Dans cette dernière, et en faisant référence à la jurisprudence de janvier 2020 de la Cour européenne des droits de l’Homme sans toutefois la nommer explicitement, les Sages de la rue Montpensier estiment que l’absence de recours devant le juge judiciaire pour obtenir la fin de conditions de détention indignes est contraire à la Constitution.

Le Conseil constitutionnel déduit, en effet, trois obligations de l’article 9 de la Déclaration des droits de l’Homme de 1789 et du Préambule de la Constitution de 1946 :

• d’abord qu’il « appartient aux autorités judiciaires ainsi qu’aux autorités administratives de veiller à ce que la privation de liberté des personnes placées en détention provisoire soit, en toutes circonstances, mise en œuvre dans le respect de la dignité de la personne » ;

• ensuite qu’il appartient « aux autorités et juridictions compétentes de prévenir et de réprimer les agissements portant atteinte à la dignité de la personne placée en détention provisoire et d’ordonner la réparation des préjudices subis » ;

• enfin qu’il « incombe au législateur de garantir aux personnes placées en détention provisoire la possibilité de saisir le juge de conditions de détention contraires à la dignité de la personne humaine, afin qu’il y soit mis fin ».

Le code de justice administrative (CJA) prévoit la possibilité de saisir le juge des référés si une personne placée en détention provisoire est exposée à des conditions de détention contraires à la dignité de la personne humaine (CJA, art. L. 521-2 et L. 521-3). Mais pour le Conseil constitutionnel, « les mesures que ce juge est susceptible de prononcer dans ce cadre, qui peuvent dépendre de la possibilité pour l’administration de les mettre en œuvre utilement et à très bref délai, ne garantissent pas, en toutes circonstances, qu’il soit mis fin à la détention indigne » (§ 15).

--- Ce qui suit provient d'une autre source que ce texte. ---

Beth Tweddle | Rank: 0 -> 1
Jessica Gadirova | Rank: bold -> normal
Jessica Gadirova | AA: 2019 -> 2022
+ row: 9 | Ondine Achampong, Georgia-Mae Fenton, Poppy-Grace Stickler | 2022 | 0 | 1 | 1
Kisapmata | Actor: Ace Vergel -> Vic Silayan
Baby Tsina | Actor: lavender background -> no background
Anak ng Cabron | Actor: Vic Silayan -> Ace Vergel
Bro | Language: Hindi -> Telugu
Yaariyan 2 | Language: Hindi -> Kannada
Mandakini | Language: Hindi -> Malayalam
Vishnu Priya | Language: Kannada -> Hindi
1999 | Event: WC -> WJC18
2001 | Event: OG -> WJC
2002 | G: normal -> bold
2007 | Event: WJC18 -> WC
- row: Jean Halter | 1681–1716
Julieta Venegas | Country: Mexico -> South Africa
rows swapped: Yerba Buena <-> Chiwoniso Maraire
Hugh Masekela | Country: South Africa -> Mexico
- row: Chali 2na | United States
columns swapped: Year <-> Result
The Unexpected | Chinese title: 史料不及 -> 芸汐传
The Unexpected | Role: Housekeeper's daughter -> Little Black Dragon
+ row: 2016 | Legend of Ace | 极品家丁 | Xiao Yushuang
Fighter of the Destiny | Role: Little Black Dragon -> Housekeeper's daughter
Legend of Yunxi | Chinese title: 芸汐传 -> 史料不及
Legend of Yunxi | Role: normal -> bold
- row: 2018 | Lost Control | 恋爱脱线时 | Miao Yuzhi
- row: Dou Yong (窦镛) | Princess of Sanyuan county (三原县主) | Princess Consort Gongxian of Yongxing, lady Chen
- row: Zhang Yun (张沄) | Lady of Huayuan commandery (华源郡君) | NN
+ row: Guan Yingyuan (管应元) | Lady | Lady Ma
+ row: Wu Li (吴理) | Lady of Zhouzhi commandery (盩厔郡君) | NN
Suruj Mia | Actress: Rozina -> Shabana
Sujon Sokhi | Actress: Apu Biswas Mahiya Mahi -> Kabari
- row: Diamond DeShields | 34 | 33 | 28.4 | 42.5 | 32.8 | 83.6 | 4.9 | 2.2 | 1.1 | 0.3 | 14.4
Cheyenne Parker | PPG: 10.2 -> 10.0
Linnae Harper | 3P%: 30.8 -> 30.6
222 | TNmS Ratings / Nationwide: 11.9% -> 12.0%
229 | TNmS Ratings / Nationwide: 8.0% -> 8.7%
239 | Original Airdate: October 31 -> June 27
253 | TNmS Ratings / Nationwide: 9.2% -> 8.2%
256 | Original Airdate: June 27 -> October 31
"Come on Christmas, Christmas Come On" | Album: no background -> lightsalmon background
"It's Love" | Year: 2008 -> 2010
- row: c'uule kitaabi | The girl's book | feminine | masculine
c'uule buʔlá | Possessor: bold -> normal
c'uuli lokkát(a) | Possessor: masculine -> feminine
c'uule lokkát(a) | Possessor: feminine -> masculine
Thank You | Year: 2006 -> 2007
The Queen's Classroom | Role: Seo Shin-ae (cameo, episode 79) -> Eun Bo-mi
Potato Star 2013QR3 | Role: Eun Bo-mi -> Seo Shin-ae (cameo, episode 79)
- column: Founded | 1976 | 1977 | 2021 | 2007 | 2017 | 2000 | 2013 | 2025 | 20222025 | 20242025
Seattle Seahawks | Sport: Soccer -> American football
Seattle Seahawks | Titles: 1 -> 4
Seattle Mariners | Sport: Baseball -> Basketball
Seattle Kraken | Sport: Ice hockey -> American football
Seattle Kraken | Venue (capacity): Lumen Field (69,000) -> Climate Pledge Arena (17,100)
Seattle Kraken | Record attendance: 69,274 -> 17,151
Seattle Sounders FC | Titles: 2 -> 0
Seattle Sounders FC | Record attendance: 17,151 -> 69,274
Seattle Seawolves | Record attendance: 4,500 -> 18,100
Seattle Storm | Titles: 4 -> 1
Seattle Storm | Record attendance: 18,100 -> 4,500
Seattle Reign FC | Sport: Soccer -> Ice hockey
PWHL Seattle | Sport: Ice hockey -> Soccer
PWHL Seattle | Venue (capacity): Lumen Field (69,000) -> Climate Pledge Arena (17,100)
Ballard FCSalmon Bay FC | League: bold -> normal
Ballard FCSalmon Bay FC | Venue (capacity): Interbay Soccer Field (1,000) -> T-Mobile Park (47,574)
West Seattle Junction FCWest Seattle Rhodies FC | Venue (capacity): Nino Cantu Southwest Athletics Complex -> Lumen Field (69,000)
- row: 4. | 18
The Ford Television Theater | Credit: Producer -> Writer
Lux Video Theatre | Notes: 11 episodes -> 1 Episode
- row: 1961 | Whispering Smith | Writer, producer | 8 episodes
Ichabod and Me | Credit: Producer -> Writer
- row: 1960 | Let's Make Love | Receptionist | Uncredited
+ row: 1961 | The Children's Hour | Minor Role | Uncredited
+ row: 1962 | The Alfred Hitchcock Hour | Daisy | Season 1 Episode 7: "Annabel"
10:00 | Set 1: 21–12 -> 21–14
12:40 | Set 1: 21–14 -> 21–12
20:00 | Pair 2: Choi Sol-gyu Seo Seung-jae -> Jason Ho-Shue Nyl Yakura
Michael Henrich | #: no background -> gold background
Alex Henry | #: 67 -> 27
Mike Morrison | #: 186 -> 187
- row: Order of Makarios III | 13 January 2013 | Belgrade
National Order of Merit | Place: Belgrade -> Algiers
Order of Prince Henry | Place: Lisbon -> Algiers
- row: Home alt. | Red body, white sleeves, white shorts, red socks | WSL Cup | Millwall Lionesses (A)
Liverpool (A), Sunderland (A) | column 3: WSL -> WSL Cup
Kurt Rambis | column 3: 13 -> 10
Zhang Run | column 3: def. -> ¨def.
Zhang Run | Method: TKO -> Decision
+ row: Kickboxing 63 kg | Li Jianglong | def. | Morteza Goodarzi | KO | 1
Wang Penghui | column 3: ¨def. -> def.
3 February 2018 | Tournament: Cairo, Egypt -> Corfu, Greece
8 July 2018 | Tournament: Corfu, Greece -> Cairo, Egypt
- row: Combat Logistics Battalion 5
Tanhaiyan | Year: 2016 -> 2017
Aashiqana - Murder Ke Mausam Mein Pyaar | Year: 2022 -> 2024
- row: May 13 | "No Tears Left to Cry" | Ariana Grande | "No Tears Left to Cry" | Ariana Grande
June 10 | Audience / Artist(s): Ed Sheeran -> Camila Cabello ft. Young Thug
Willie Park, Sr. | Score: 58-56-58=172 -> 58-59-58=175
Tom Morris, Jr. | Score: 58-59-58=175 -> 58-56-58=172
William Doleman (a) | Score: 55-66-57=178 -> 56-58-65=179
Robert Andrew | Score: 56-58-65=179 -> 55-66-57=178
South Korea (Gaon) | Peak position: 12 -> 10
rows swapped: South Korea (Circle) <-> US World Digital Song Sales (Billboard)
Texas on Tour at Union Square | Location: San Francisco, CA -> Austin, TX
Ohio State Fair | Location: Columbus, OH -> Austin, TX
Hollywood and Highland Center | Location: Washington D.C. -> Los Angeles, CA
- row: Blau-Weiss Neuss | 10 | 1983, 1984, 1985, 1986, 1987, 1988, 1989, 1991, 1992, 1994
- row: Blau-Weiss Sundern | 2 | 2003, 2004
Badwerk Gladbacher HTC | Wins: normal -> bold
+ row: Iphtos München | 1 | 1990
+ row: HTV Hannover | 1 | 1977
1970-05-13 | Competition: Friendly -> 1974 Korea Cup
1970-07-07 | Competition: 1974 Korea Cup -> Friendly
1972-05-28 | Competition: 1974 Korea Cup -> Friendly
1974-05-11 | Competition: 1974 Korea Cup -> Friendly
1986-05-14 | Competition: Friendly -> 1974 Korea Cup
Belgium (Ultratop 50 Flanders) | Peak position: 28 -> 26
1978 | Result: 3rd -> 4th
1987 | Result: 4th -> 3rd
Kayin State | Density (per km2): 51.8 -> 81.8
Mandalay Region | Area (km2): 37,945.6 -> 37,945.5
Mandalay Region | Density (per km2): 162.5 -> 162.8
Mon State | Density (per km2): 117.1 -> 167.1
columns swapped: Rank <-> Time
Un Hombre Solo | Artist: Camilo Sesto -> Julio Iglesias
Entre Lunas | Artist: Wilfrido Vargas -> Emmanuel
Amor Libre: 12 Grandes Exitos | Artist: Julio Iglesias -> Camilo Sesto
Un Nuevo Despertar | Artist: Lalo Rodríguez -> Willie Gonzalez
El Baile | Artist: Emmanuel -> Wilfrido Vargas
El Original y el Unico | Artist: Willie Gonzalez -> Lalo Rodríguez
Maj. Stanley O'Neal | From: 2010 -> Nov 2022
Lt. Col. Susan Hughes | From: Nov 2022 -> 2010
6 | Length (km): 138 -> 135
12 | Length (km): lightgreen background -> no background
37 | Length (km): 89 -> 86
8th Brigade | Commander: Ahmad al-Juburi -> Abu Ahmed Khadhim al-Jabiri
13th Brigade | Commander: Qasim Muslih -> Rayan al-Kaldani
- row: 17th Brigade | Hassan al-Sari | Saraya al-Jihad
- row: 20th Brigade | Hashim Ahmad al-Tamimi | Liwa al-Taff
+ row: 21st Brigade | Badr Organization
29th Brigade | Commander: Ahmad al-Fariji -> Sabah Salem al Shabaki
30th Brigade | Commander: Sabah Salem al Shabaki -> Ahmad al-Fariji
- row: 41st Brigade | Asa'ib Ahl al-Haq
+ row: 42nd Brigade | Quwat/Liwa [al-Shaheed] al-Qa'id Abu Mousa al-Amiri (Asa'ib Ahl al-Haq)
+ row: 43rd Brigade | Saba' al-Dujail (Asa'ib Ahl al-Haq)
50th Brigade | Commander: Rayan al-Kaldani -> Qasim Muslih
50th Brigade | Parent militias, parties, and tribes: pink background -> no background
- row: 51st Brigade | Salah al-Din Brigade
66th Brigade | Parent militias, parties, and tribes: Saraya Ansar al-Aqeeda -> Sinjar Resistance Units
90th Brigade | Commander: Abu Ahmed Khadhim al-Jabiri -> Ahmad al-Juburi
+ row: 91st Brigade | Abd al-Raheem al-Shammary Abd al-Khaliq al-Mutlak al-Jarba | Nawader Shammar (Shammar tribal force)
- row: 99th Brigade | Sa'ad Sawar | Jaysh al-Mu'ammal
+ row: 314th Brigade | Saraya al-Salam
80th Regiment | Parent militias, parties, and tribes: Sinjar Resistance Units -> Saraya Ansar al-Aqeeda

L’article 148 du code de procédure pénale prévoit aussi la possibilité de saisir le juge. Mais comme le relève le Conseil constitutionnel, il ne couvre que les cas où le placement en détention provisoire est abusif, soit dans la durée, soit parce qu’il ne remplit plus les critères imposés par l’article 144 dudit code. Pour rappel, la détention provisoire est censée être une mesure d’exception.

Deuxième possibilité : l’article 147-1 du code de procédure pénale, qui autorise le juge à ordonner la mise en liberté d’une personne placée en détention provisoire, mais dans la seule situation où une expertise médicale établit que cette personne est atteinte d’une pathologie engageant le pronostic vital ou que son état de santé physique ou mentale est incompatible avec le maintien en détention (§ 16).

Pour le Conseil constitutionnel, « aucun recours devant le juge judiciaire ne permet au justiciable d’obtenir qu’il soit mis fin aux atteintes à sa dignité résultant des conditions de sa détention provisoire ». L’alinéa 2 de l’article 144-1 du code est donc déclaré contraire à la Constitution. Il incombe désormais au législateur de prendre les mesures nécessaires pour garantir l’effectivité de ces droits.

Conseil constitutionnel, décision n° 2020-858/859 QPC du 2 octobre 2020.